**Records for processing:**
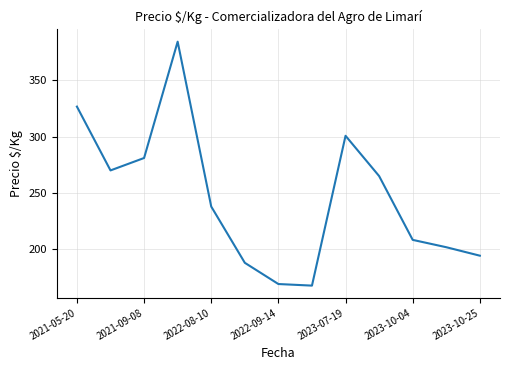

What is the greatest value displayed?

384.0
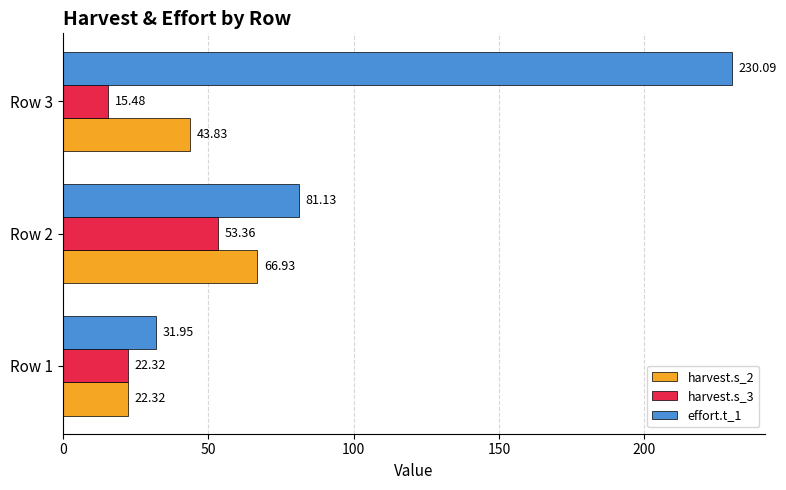

What is the difference between the maximum and minimum values in the harvest.s_3 series?

37.9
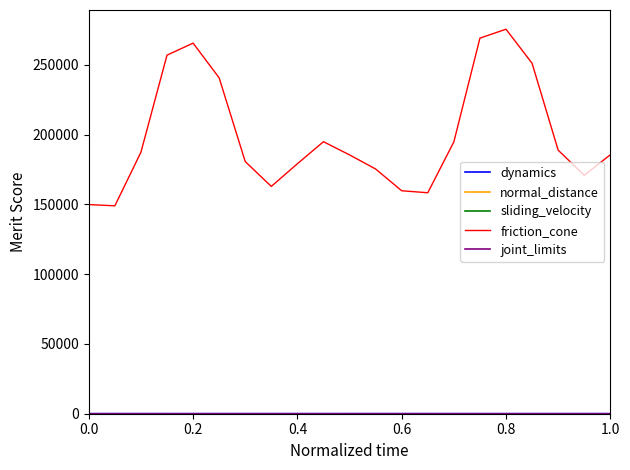

What is the sum of all friction_cone values?

4181367.0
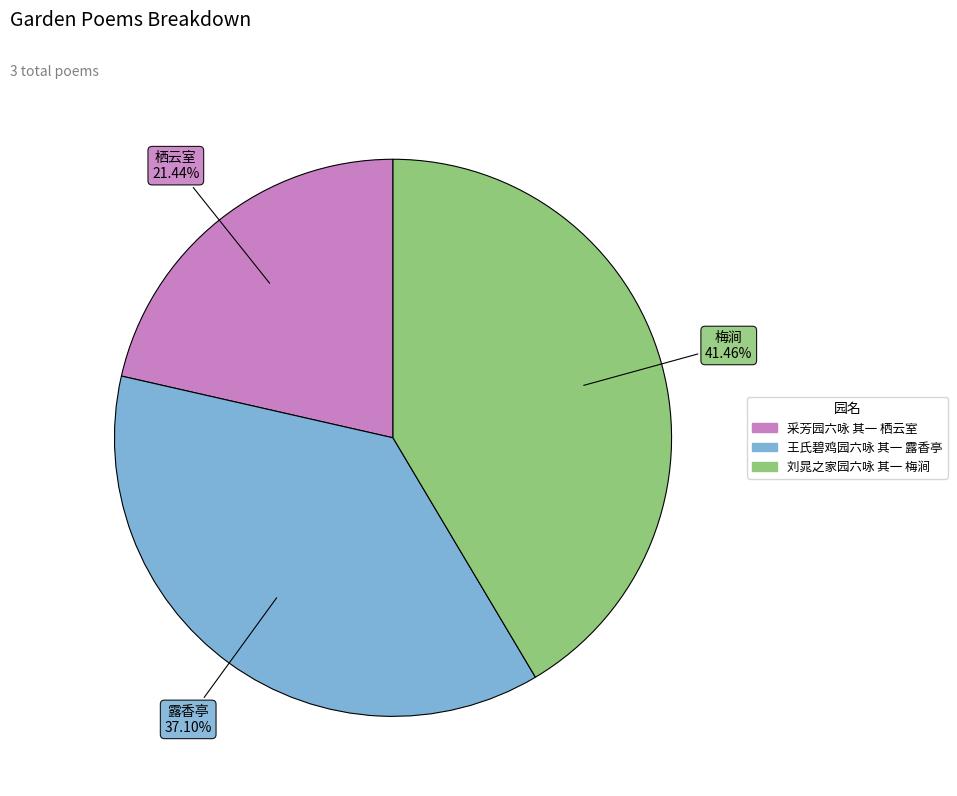

True or false: 采芳园六咏 其一 栖云室 accounts for 14% of the total.

False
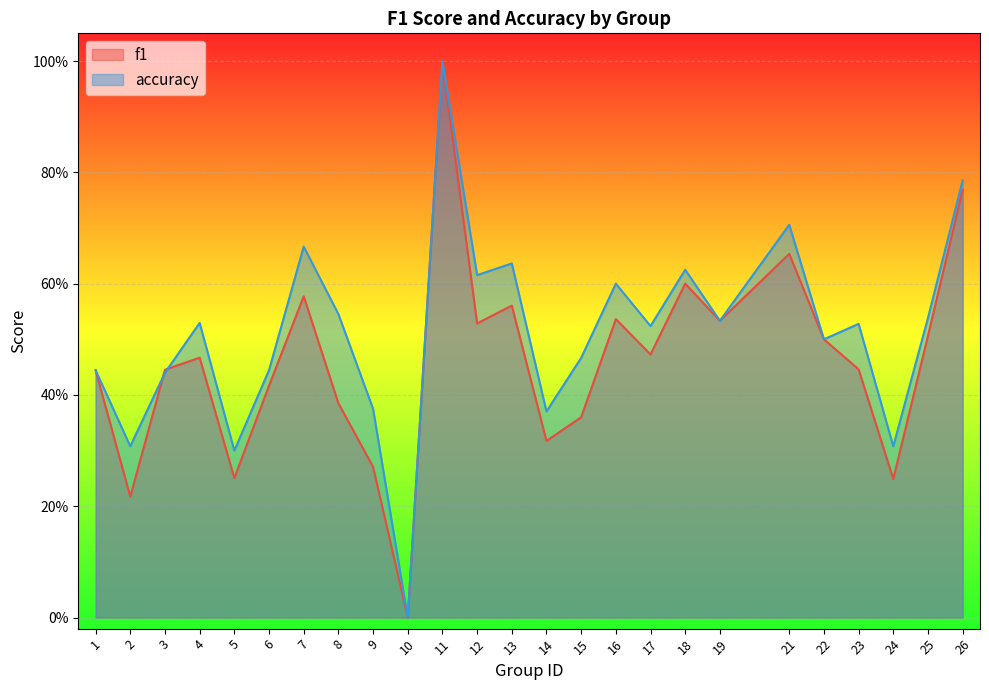

What is the average value of the f1 series?

0.5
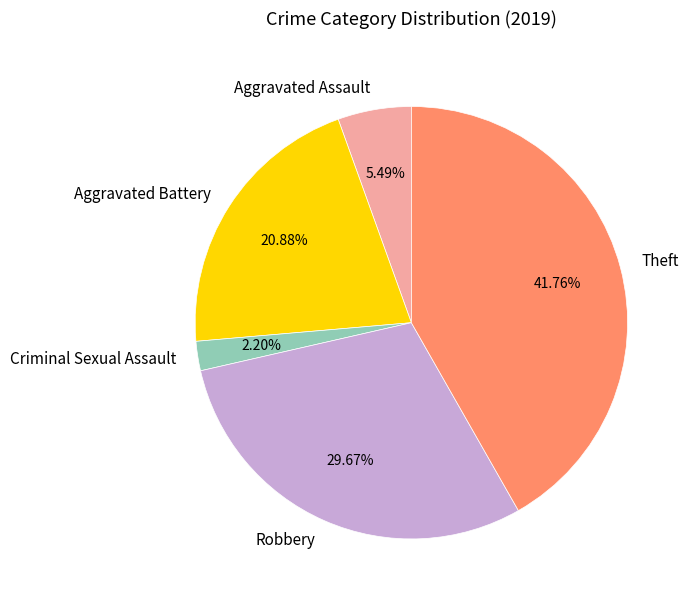

To the nearest percent, what is the difference between the Robbery and Theft slice percentages?

12%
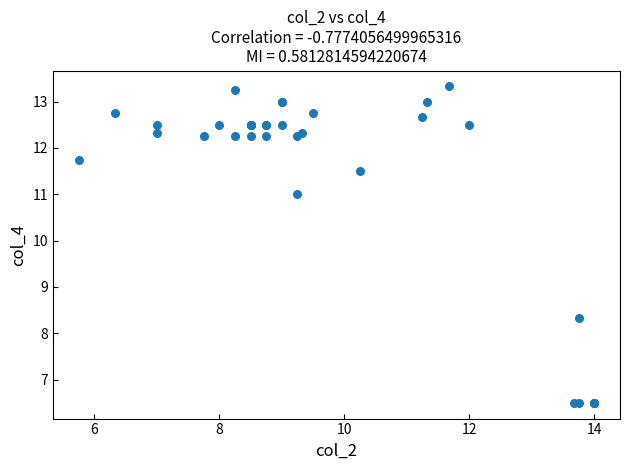

What Y value in the scatter plot is closest to 9?

8.3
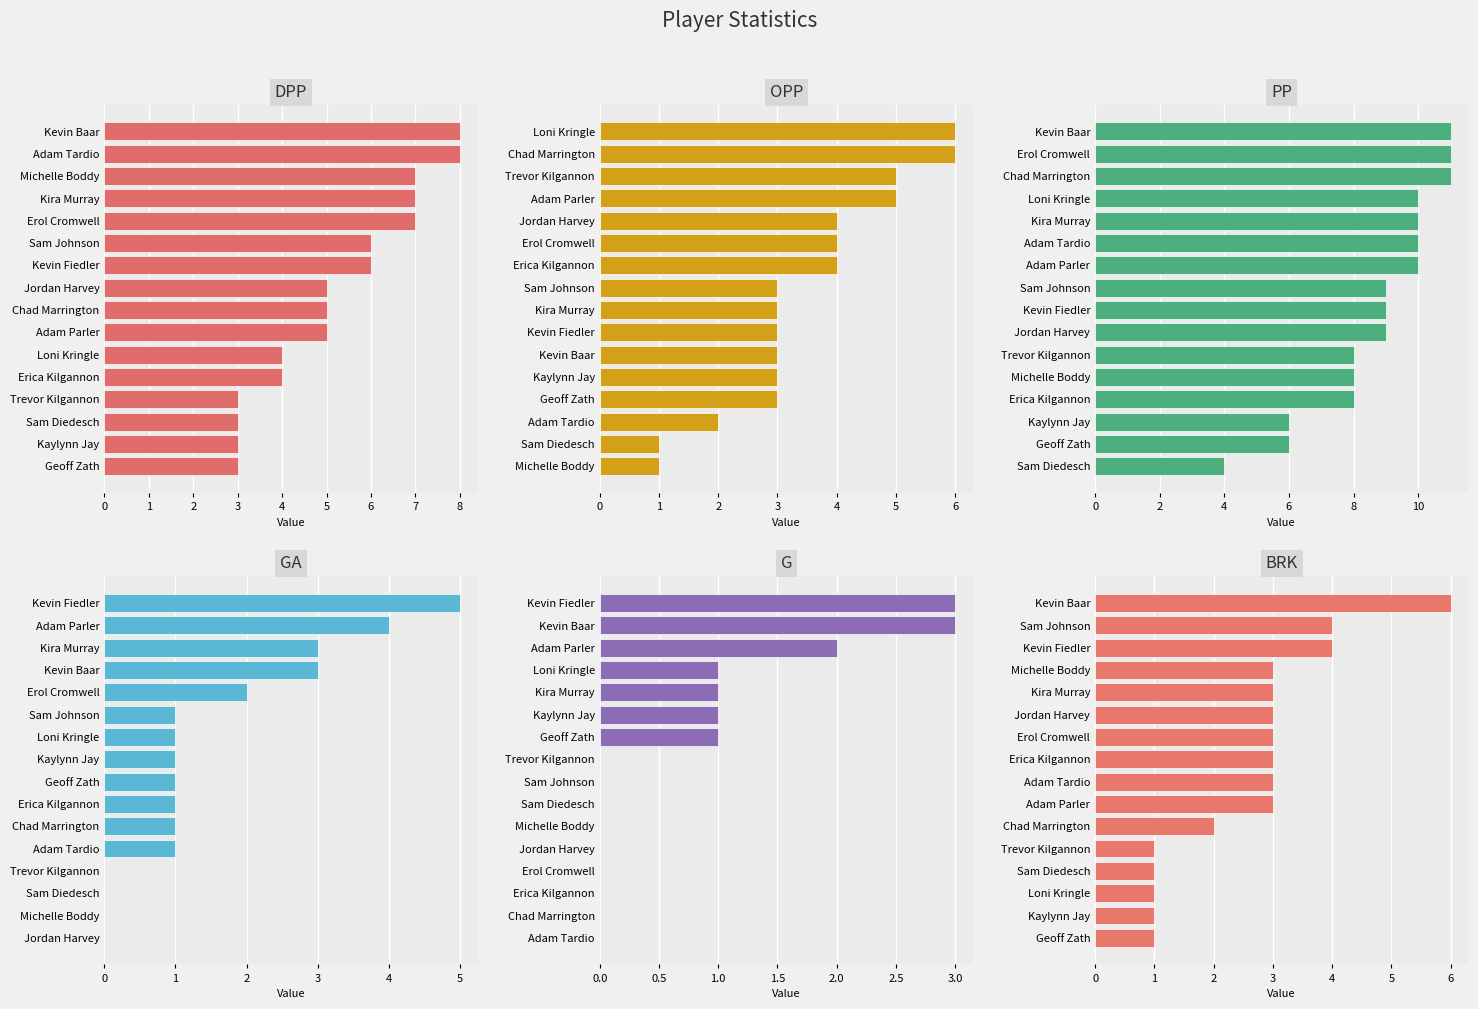

How many bars are there in total?

96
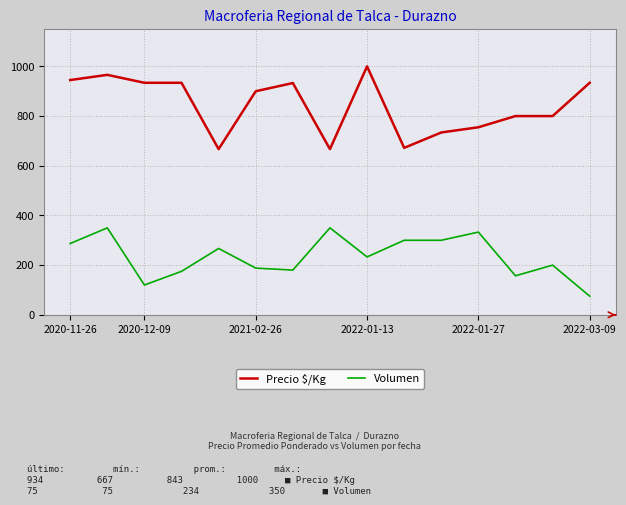

What is the minimum value shown in the chart?

75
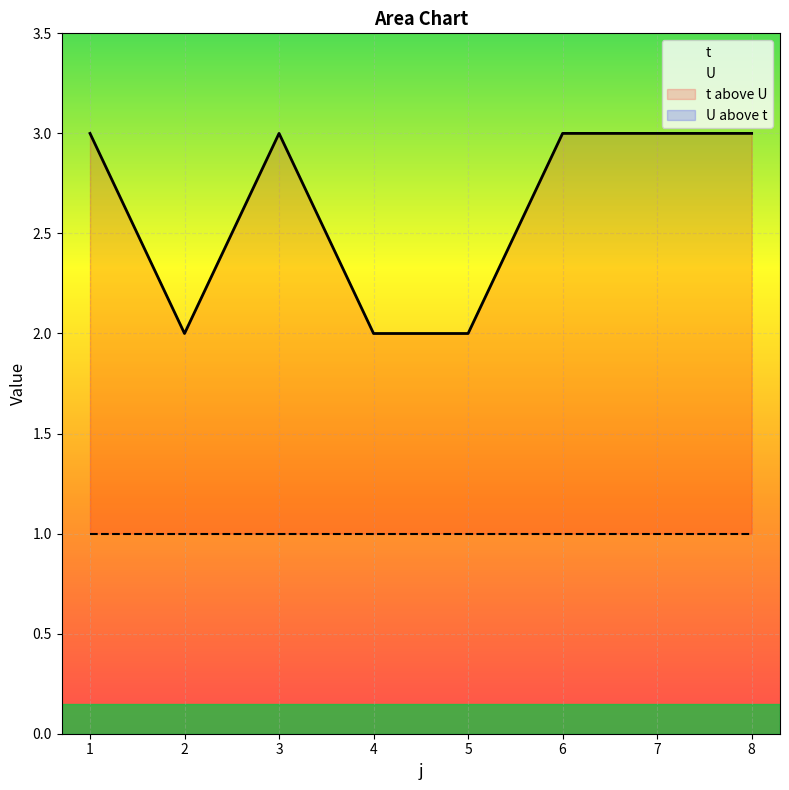

How many data points does each series have?

8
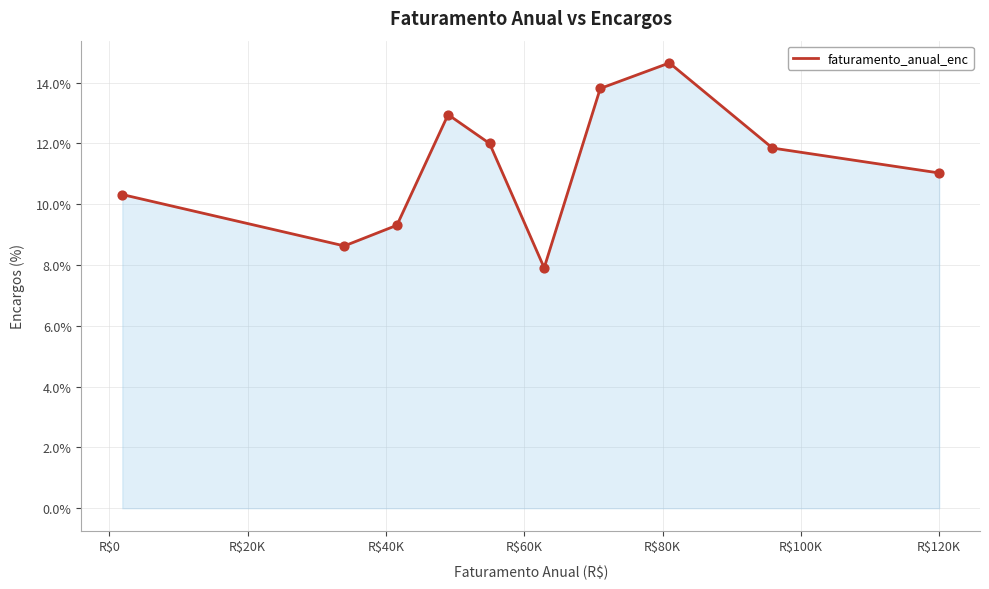

What is the minimum value shown in the chart?

7.9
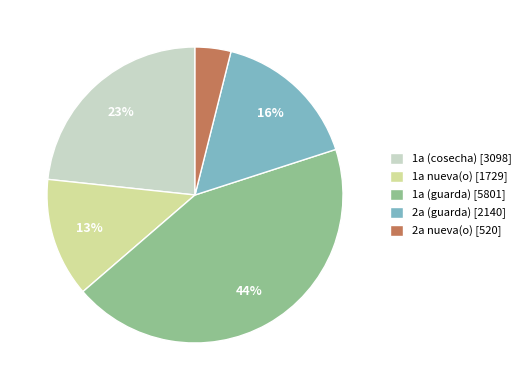

How many segments does this pie chart have?

5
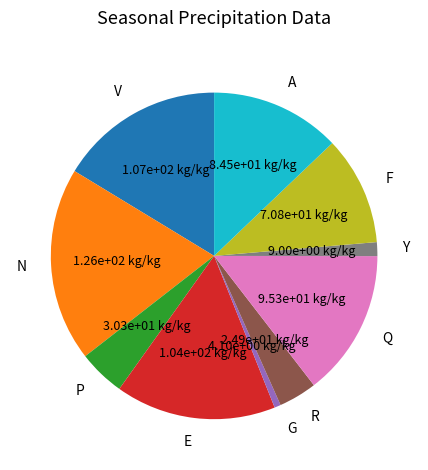

Approximately how many times larger is the value at P compared to E?

0.3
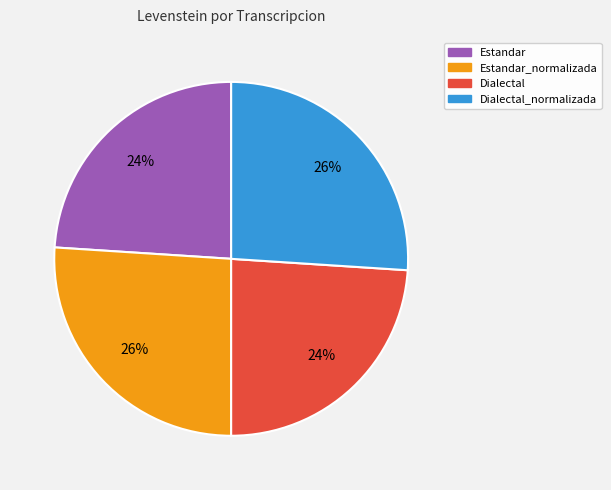

How many segments does this pie chart have?

4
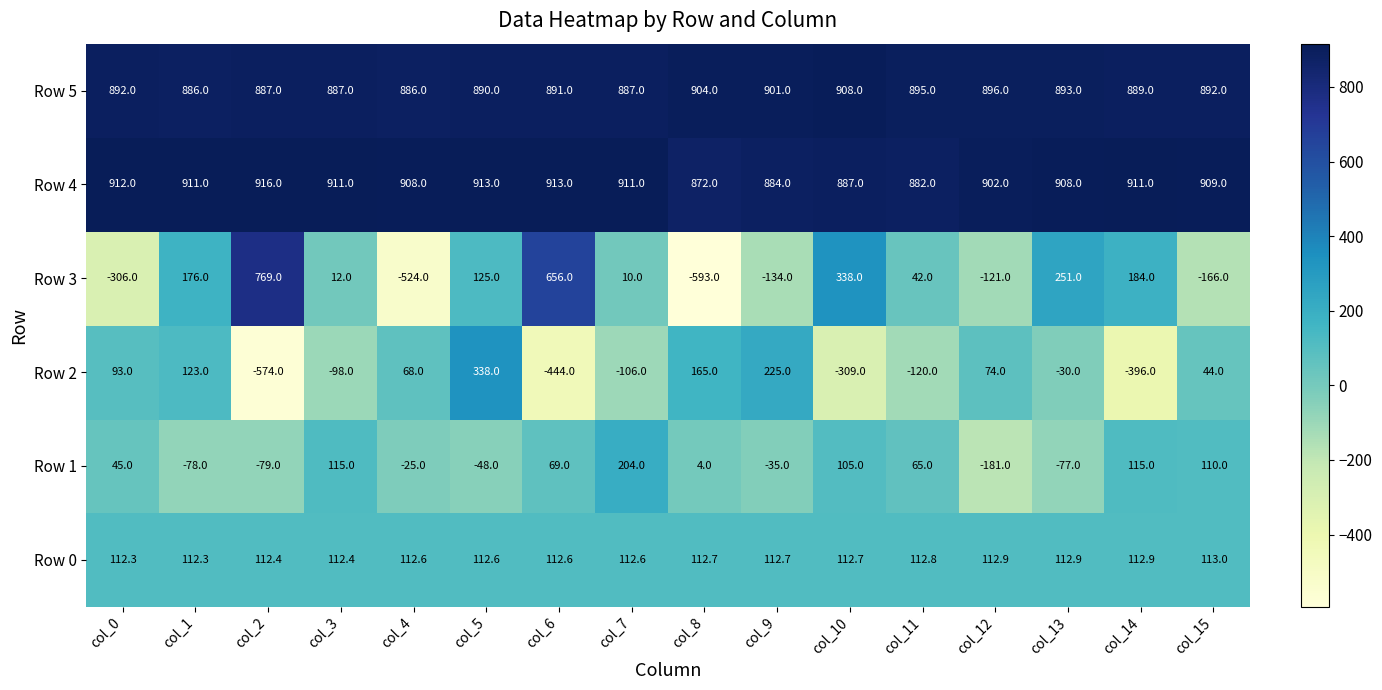

How many categories are shown in the chart?

16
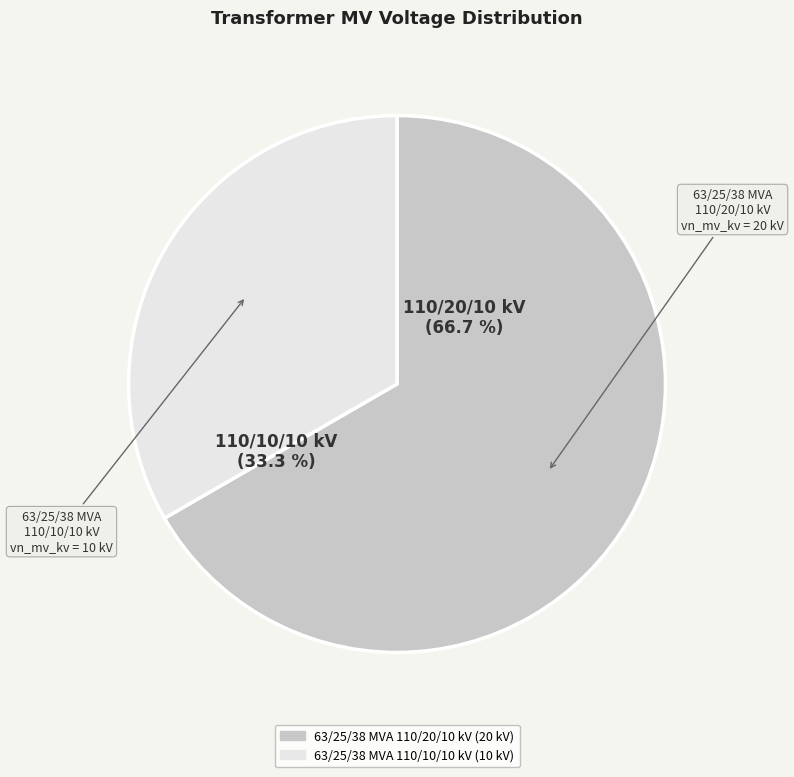

Does 63/25/38 MVA 110/20/10 kV represent more than half of the total?

Yes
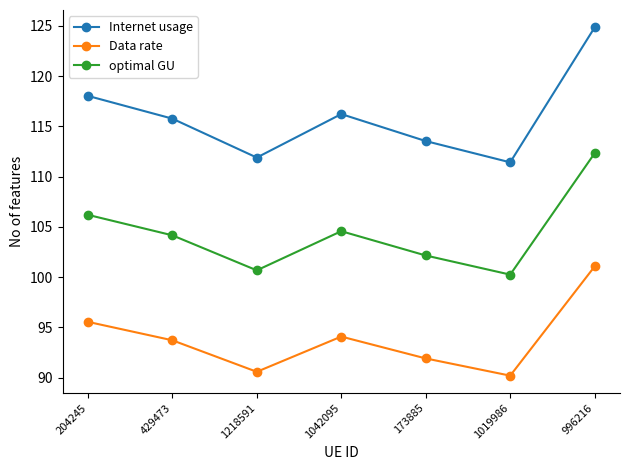

How many interior local peaks does the optimal GU series have?

1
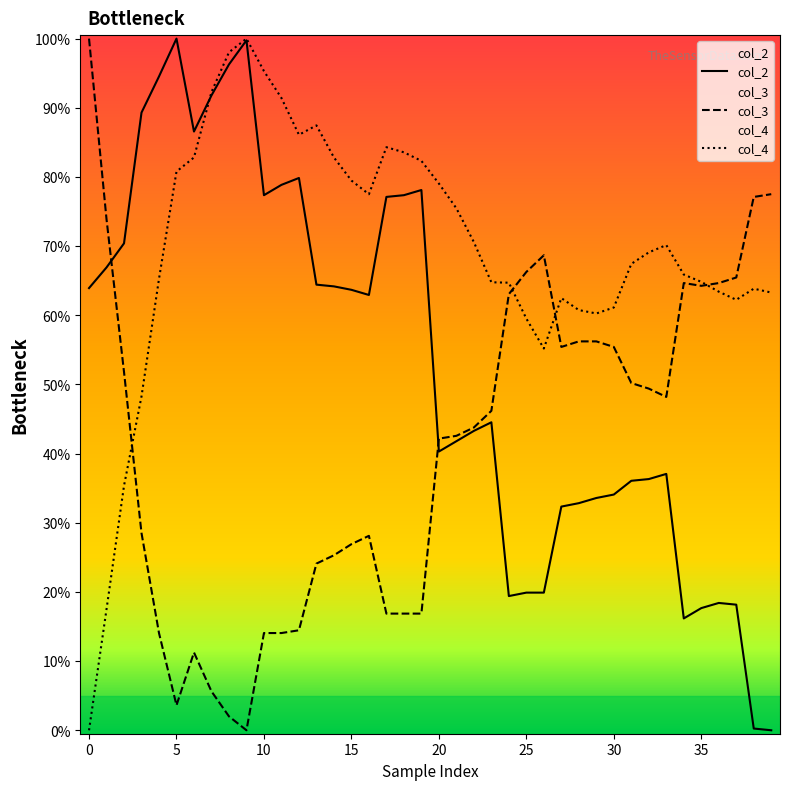

Which series has the largest total across all categories?

col_4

**Problem details:** Please copy out every entry above word for word, leaving out the pictures.

**Output of the exercise:**
What is the greatest value displayed?

384.0

What is the difference between the maximum and minimum values in the harvest.s_3 series?

37.9

What is the sum of all friction_cone values?

4181367.0

True or false: 采芳园六咏 其一 栖云室 accounts for 14% of the total.

False

What is the average value of the f1 series?

0.5

To the nearest percent, what is the difference between the Robbery and Theft slice percentages?

12%

What Y value in the scatter plot is closest to 9?

8.3

How many bars are there in total?

96

What is the minimum value shown in the chart?

75

How many data points does each series have?

8

What is the minimum value shown in the chart?

7.9

How many segments does this pie chart have?

5

Approximately how many times larger is the value at P compared to E?

0.3

How many segments does this pie chart have?

4

How many categories are shown in the chart?

16

Does 63/25/38 MVA 110/20/10 kV represent more than half of the total?

Yes

How many interior local peaks does the optimal GU series have?

1

Which series has the largest total across all categories?

col_4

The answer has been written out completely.